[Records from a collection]
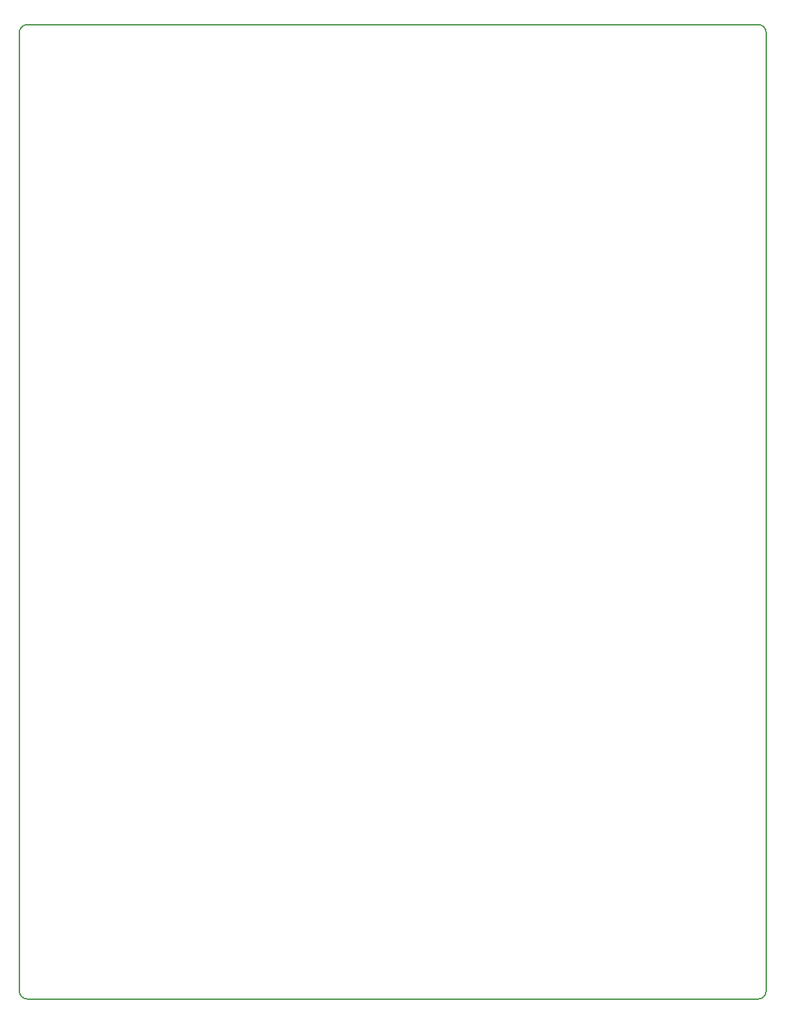
<source format=gbr>
%TF.GenerationSoftware,KiCad,Pcbnew,(5.1.8-0-10_14)*%
%TF.CreationDate,2021-03-27T13:16:03-04:00*%
%TF.ProjectId,muse,6d757365-2e6b-4696-9361-645f70636258,rev?*%
%TF.SameCoordinates,Original*%
%TF.FileFunction,Profile,NP*%
%FSLAX46Y46*%
G04 Gerber Fmt 4.6, Leading zero omitted, Abs format (unit mm)*
G04 Created by KiCad (PCBNEW (5.1.8-0-10_14)) date 2021-03-27 13:16:03*
%MOMM*%
%LPD*%
G01*
G04 APERTURE LIST*
%TA.AperFunction,Profile*%
%ADD10C,0.150000*%
%TD*%
G04 APERTURE END LIST*
D10*
X111379000Y-144145000D02*
X18923000Y-144145000D01*
X112395000Y-21971000D02*
X112395000Y-143129000D01*
X18923000Y-20955000D02*
X111379000Y-20955000D01*
X17907000Y-143129000D02*
X17907000Y-21971000D01*
X18923000Y-144145000D02*
G75*
G02*
X17907000Y-143129000I0J1016000D01*
G01*
X112395000Y-143129000D02*
G75*
G02*
X111379000Y-144145000I-1016000J0D01*
G01*
X111379000Y-20955000D02*
G75*
G02*
X112395000Y-21971000I0J-1016000D01*
G01*
X17907000Y-21971000D02*
G75*
G02*
X18923000Y-20955000I1016000J0D01*
G01*
M02*

</source>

▶ WORK INSTRUCTIONS
Once you find the string "APERTURE" in a line of the records, copy that line.

▶ EXERCISE RESPONSE
G04 APERTURE LIST*
G04 APERTURE END LIST*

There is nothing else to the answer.